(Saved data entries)
=== Begin Enclosure ===
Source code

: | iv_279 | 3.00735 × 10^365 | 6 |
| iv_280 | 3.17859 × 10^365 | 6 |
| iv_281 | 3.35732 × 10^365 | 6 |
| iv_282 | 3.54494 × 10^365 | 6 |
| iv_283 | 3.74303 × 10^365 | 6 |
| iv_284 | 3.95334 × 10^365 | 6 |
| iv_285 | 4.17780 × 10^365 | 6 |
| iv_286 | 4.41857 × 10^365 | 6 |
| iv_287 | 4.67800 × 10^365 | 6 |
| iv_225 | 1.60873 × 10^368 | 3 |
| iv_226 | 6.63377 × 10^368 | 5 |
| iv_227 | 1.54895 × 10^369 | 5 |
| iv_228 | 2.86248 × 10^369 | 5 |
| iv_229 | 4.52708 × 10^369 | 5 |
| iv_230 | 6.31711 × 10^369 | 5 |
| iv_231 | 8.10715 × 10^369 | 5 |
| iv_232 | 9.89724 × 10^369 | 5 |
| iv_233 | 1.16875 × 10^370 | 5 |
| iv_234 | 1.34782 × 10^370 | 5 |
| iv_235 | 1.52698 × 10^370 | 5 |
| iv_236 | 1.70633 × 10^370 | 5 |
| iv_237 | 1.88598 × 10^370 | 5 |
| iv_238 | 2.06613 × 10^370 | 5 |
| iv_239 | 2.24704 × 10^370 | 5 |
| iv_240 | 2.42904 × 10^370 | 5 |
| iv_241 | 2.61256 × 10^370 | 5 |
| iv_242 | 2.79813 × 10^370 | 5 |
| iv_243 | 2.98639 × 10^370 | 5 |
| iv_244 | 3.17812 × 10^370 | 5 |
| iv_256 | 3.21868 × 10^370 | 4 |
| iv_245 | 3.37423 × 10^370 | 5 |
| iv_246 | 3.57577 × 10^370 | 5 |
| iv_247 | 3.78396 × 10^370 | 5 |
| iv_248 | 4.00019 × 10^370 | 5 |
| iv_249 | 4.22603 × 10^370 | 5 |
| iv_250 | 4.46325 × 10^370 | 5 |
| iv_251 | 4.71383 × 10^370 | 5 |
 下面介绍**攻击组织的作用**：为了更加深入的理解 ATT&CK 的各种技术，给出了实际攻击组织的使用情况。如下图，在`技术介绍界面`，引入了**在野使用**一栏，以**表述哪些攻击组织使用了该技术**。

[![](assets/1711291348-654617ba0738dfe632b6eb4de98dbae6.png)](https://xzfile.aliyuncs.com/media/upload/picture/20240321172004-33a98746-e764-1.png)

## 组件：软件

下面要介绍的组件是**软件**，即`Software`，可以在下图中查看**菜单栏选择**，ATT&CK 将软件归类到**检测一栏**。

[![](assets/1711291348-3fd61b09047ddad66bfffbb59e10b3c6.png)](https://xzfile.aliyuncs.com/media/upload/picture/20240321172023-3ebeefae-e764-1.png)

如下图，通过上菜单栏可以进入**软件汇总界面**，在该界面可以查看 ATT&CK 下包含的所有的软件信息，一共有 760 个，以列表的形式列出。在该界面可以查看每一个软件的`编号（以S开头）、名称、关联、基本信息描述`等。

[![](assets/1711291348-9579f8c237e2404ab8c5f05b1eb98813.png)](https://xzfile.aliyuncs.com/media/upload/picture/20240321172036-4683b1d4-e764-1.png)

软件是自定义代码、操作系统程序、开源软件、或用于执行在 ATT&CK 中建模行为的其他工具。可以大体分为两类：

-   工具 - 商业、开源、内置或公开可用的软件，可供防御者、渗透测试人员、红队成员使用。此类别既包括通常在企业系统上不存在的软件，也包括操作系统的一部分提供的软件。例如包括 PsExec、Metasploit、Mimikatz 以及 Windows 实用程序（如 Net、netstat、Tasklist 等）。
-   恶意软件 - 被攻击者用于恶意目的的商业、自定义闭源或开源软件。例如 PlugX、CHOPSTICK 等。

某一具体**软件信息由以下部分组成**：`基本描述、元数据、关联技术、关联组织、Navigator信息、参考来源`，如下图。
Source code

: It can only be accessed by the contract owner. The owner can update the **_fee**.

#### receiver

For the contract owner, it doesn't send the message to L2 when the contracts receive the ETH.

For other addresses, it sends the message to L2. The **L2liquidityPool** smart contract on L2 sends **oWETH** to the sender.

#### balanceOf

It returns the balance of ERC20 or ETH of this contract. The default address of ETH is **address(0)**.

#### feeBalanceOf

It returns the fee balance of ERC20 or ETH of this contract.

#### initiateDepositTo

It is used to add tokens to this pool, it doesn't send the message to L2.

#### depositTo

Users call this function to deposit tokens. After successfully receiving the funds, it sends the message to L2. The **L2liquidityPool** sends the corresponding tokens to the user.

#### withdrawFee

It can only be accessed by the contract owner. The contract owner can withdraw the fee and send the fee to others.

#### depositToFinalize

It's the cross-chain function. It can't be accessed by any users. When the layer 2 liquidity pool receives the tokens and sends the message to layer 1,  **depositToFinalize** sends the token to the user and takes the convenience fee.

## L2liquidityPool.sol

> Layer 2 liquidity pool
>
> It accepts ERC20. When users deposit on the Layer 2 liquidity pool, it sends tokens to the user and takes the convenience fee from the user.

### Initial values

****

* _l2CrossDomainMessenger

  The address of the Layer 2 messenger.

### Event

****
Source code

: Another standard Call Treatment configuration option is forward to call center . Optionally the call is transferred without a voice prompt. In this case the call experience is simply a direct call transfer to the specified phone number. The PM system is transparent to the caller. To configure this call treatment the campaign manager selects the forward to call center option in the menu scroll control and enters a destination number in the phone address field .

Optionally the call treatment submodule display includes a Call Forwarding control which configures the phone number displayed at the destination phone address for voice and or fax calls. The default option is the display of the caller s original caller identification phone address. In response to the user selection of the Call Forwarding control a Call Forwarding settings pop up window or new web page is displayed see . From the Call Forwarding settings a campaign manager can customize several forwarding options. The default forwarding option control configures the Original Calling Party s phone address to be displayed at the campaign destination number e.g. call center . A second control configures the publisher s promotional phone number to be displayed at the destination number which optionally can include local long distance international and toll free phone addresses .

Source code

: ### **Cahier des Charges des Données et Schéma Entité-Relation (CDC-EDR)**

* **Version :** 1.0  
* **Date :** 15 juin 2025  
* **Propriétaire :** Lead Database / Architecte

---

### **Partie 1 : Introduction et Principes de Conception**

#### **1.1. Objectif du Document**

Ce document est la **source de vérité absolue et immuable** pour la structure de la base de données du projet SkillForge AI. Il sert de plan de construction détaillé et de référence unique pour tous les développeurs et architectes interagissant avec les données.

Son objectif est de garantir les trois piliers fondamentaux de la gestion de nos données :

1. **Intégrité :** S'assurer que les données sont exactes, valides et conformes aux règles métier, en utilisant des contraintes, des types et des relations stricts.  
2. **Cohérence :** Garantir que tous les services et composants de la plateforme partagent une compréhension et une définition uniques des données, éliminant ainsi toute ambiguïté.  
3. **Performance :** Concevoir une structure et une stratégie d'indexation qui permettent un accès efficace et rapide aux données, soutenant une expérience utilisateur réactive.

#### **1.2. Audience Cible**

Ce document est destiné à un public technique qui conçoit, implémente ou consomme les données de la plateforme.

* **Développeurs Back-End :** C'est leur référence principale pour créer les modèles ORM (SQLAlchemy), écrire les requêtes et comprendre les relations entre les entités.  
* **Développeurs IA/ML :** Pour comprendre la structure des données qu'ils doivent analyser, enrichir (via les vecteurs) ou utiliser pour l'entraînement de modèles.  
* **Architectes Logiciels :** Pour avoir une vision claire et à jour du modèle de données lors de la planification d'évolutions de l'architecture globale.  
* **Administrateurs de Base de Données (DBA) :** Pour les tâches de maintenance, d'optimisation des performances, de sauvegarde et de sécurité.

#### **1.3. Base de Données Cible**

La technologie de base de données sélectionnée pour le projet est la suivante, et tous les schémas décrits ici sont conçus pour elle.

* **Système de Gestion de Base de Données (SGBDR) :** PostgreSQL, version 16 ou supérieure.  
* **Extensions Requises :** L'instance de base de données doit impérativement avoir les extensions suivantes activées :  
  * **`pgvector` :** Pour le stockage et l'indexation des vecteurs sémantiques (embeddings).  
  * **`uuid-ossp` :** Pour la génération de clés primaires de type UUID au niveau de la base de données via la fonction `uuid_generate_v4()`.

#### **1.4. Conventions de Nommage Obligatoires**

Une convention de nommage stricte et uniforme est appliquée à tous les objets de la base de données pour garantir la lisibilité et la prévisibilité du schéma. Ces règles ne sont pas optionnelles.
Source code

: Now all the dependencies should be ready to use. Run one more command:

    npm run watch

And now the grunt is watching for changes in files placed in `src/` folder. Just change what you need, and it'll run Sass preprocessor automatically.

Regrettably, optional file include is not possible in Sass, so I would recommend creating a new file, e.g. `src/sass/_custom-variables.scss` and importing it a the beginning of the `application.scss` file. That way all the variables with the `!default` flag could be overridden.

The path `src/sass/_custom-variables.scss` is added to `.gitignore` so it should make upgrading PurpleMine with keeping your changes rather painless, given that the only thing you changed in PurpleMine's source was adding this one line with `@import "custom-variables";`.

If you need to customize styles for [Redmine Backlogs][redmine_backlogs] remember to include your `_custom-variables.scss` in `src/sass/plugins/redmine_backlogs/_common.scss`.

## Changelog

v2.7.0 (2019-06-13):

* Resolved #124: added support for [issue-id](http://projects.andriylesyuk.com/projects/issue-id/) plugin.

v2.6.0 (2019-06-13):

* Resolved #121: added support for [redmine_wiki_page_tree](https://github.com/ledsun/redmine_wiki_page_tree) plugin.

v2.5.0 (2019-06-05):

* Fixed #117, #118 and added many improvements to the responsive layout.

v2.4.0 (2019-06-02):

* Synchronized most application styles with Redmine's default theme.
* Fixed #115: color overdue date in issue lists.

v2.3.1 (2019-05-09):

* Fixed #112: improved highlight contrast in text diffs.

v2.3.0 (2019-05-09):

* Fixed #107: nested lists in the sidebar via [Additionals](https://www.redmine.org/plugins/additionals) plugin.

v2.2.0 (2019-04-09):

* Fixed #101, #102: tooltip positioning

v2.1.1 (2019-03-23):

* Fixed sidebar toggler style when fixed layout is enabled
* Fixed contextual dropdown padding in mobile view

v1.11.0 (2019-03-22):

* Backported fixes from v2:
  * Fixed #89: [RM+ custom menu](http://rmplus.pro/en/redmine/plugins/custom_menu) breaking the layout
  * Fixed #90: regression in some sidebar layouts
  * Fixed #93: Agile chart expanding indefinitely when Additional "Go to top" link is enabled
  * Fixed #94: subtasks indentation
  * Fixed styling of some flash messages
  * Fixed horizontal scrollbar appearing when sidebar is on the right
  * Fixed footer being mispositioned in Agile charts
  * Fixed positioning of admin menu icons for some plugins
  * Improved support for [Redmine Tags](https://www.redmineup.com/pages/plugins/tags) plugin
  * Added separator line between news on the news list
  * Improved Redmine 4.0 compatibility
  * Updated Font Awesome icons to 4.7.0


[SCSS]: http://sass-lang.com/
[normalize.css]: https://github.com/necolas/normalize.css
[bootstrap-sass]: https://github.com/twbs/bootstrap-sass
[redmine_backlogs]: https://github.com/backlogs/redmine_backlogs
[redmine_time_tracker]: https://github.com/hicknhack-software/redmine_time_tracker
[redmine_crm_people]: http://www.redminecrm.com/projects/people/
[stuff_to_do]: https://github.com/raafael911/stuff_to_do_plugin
=== End Enclosure ===
Reproduce the lines of the listing verbatim, starting from the line containing "Une convention de" and ending with the line containing "#102: tooltip positioning", both included.

● Written response:
Une convention de nommage stricte et uniforme est appliquée à tous les objets de la base de données pour garantir la lisibilité et la prévisibilité du schéma. Ces règles ne sont pas optionnelles.
Source code

: Now all the dependencies should be ready to use. Run one more command:

    npm run watch

And now the grunt is watching for changes in files placed in `src/` folder. Just change what you need, and it'll run Sass preprocessor automatically.

Regrettably, optional file include is not possible in Sass, so I would recommend creating a new file, e.g. `src/sass/_custom-variables.scss` and importing it a the beginning of the `application.scss` file. That way all the variables with the `!default` flag could be overridden.

The path `src/sass/_custom-variables.scss` is added to `.gitignore` so it should make upgrading PurpleMine with keeping your changes rather painless, given that the only thing you changed in PurpleMine's source was adding this one line with `@import "custom-variables";`.

If you need to customize styles for [Redmine Backlogs][redmine_backlogs] remember to include your `_custom-variables.scss` in `src/sass/plugins/redmine_backlogs/_common.scss`.

## Changelog

v2.7.0 (2019-06-13):

* Resolved #124: added support for [issue-id](http://projects.andriylesyuk.com/projects/issue-id/) plugin.

v2.6.0 (2019-06-13):

* Resolved #121: added support for [redmine_wiki_page_tree](https://github.com/ledsun/redmine_wiki_page_tree) plugin.

v2.5.0 (2019-06-05):

* Fixed #117, #118 and added many improvements to the responsive layout.

v2.4.0 (2019-06-02):

* Synchronized most application styles with Redmine's default theme.
* Fixed #115: color overdue date in issue lists.

v2.3.1 (2019-05-09):

* Fixed #112: improved highlight contrast in text diffs.

v2.3.0 (2019-05-09):

* Fixed #107: nested lists in the sidebar via [Additionals](https://www.redmine.org/plugins/additionals) plugin.

v2.2.0 (2019-04-09):

* Fixed #101, #102: tooltip positioning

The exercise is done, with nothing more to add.